I risultati delle elezioni europee mostrano come l’avanzata dei partiti populisti e sovranisti sia stata meno forte del previsto nel Vecchio continente – eccezioni a parte come l’Italia –, mentre in molti Paesi sono stati i Verdi a conquistare la ribalta della cronaca. Con oltre due milioni di voti raccolti nei vari Stati membri le formazioni politiche che fanno dell’ambientalismo il loro punto cardine hanno infranto un record dopo l’altro, fino a diventare il quarto gruppo all’Europarlamento con 69 deputati: in Germania e Finlandia rappresentano oggi la seconda forza politica di riferimento, in Francia, Danimarca e Lussemburgo la terza, e in molti altri Paesi hanno raggiunto il numero di voti più alto della loro storia. Una vera e propria Onda verde che in Italia non è però riuscita a trovare (con il 2,29% dei voti complessivi) altrettanto slancio, anche a causa del ruolo subalterno in cui da anni sono confinati i nostri giovani, nella vita politica come quella economica e sociale. Ne abbiamo parlato con Alessandro Rosina, demografo dell’Università Cattolica di Milano, coordinatore del Rapporto Giovani dell’Istituto Toniolo e storica firma del nostro think tank redazionale, Ecoquadro.

Le elezioni europee hanno segnato l’ingresso dell’ambientalismo come istanza politica di primaria importanza in molti Stati membri: che ruolo hanno avuto i giovani nel raggiungimento di questo risultato?

«Ovunque in Europa l’onda verde è stata mossa dal basso dall’energia delle nuove generazioni ed ha trovato strumenti capaci di amplificare tale energia e aiutarla a produrre un impatto politico. Questo è mancato in Italia, a conferma di una più generale incapacità del sistema paese di mettere a miglior frutto le potenzialità delle nuove generazioni facendo leva sulle loro sensibilità e aspirazioni».
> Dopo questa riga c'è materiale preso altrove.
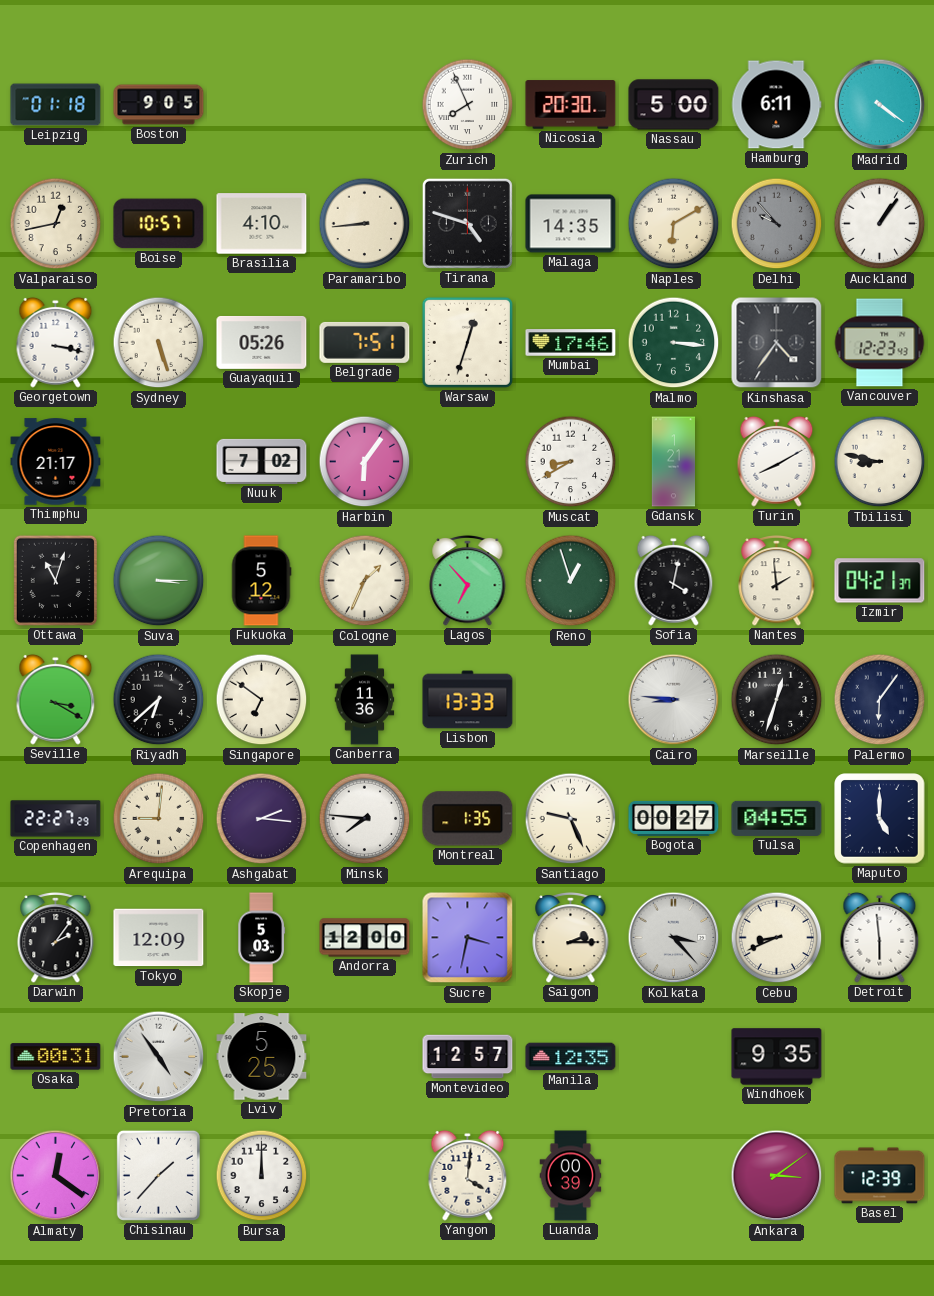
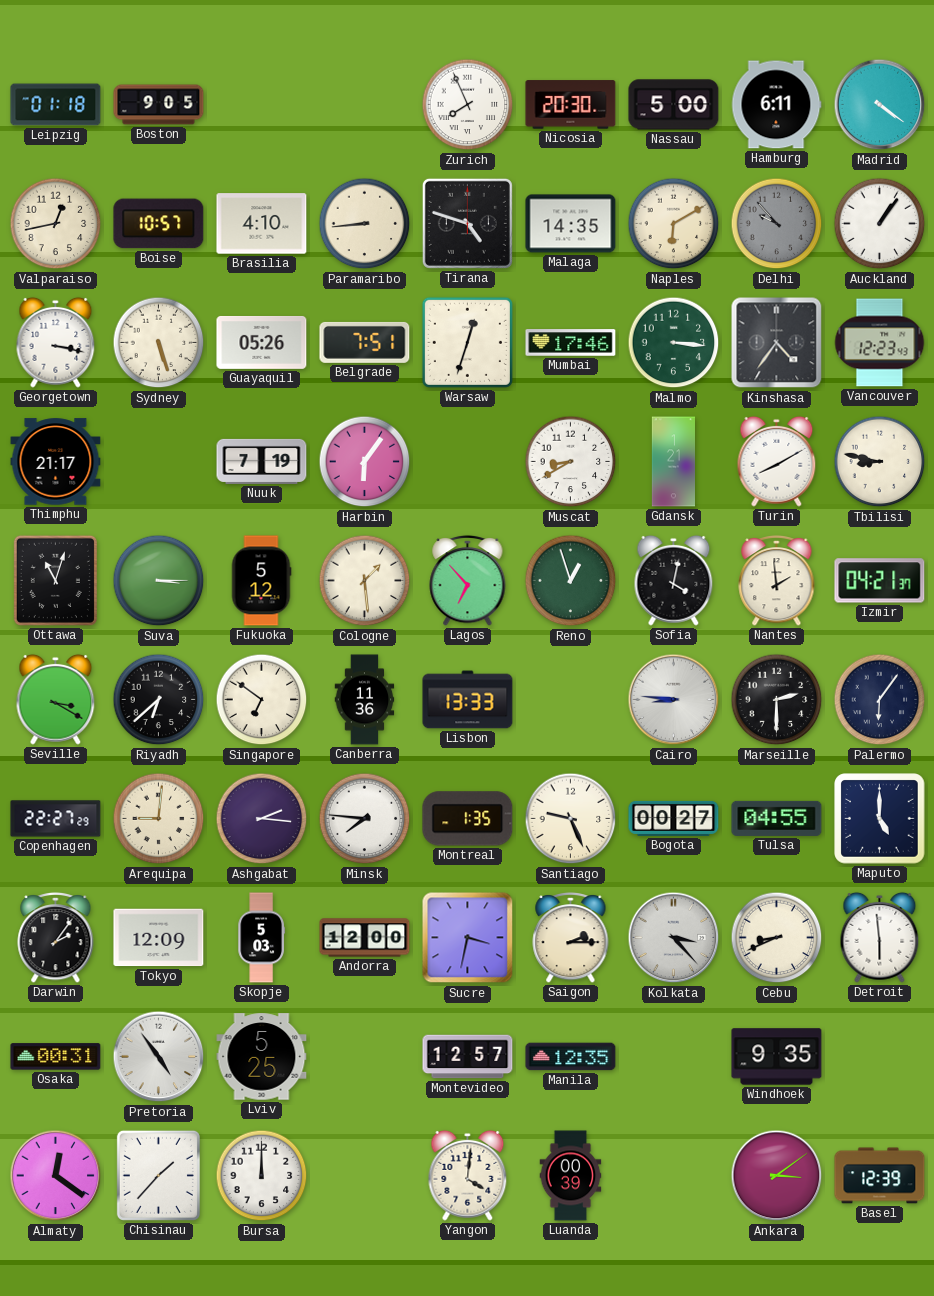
Nuuk: 7:02 -> 7:19
Cologne: 1:34 -> 1:29
Marseille: 12:33 -> 2:30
Quali crede che siano stati i principali fattori frenanti?

«In Italia abbiamo una “forza giovani” più debole nel dar slancio al paese oltre i confini del presente, sia perché il loro peso demografico, quindi anche elettorale, si è ridotto, sia perché più schiacciati sulle preoccupazioni dell’oggi che incoraggiati a guardare con occhi nuovi il futuro e farsi parte attiva per soluzioni nuove».
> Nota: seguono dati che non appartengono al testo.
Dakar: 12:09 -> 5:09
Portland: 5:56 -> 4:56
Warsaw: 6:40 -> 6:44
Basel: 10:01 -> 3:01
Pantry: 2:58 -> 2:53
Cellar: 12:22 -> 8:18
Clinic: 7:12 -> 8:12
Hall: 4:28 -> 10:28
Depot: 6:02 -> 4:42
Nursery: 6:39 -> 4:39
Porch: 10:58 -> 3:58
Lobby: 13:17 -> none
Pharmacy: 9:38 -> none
Al di là del risultato elettorale, ritiene che l’attenzione dei giovani italiani verso le tematiche dello sviluppo sostenibile sia invece sempre vivo?
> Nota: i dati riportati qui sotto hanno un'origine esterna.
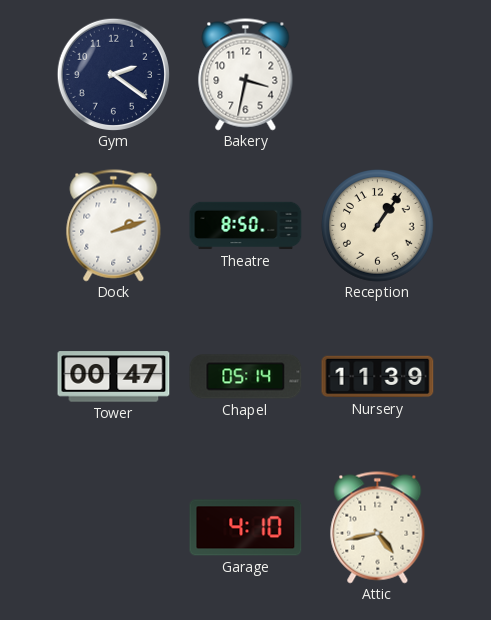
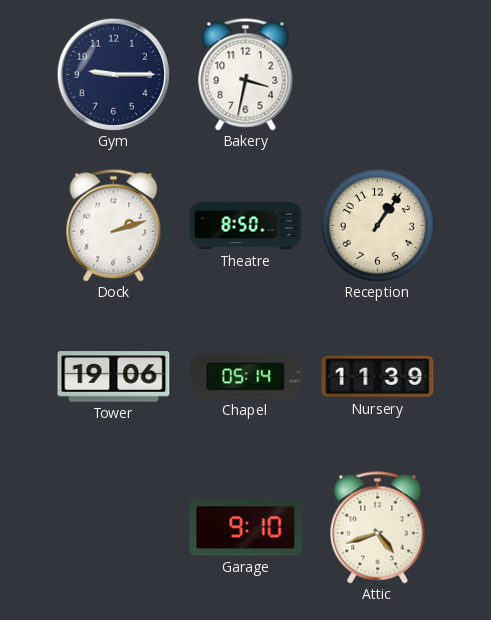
Gym: 2:21 -> 9:15
Tower: 00:47 -> 19:06
Garage: 4:10 -> 9:10
Attic: 4:43 -> 4:42
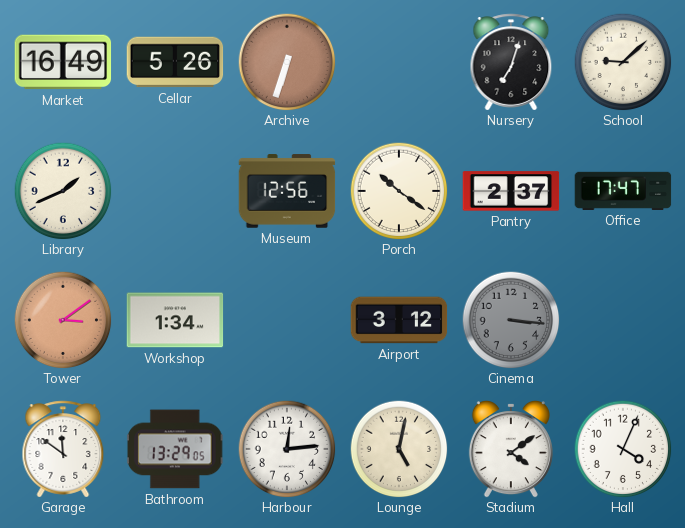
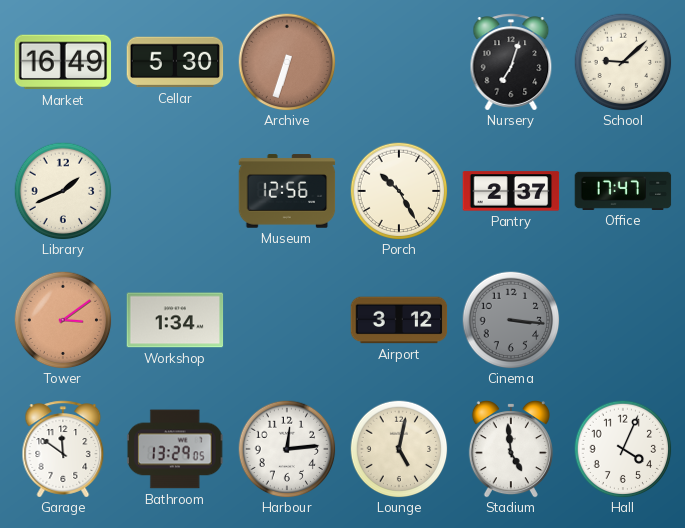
Cellar: 5:26 -> 5:30
Porch: 10:21 -> 10:25
Stadium: 4:09 -> 4:59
«Come i dati del “Rapporto giovani” dell’Istituto Toniolo hanno messo in evidenza, la domanda di impegno civile e verso i temi ambientali è molto forte nelle nuove generazioni italiane. In Italia, il valore assegnato al promuovere il bene della propria comunità raggiunge l’83% tra i 18 e i 32 anni, contro l’81% in Spagna e meno del 70% in Gran Bretagna, Francia e Germania. Due intervistati su tre si dicono indignati per quanto poco si fa per lo sviluppo sostenibile, ma oltre l’80% non ha mai avuto contatti con associazioni impegnate su questo fronte. Quello che è certo è che non funzionano più le modalità tradizionali di partecipazione e ingaggio. Serve una combinazione nuova di domanda e offerta politica, che le riavvicini e fornisca uno spettro all’interno del quale ciascuno possa trovare la propria migliore collocazione».

In che modo?

«Il tema ambientale è quello che ha maggiori potenzialità di catturare l’attenzione dei giovani e fare intravedere la possibilità di un proprio impegno attivo, che faccia la differenza nel migliorare il futuro collettivo. Affascina e stimola i coetanei di Greta Thunberg, ma via via che si cresce ci si confronta con le incertezze del lavoro e gli squilibri sociali, che diventano pressanti soprattutto per chi ha risorse socioculturali di partenza meno solide. È necessario quindi far leva su tale sensibilità spiccata ma aiutarla a trasformarsi in protagonismo consapevole e offrire spazio politico in cui sviluppare un ripensamento più in generale del modello sociale e di crescita. E questo significa integrare con l’ambiente soprattutto le sfide del cambiamento dei modi di produzione e consumo, dell’innovazione e inclusione sociale, dell’accesso equo e responsabile alle risorse naturali e culturali. Aiutare i giovani a diventare soggetti attivi nella costruzione del futuro è il miglior regalo che possiamo fare al presente».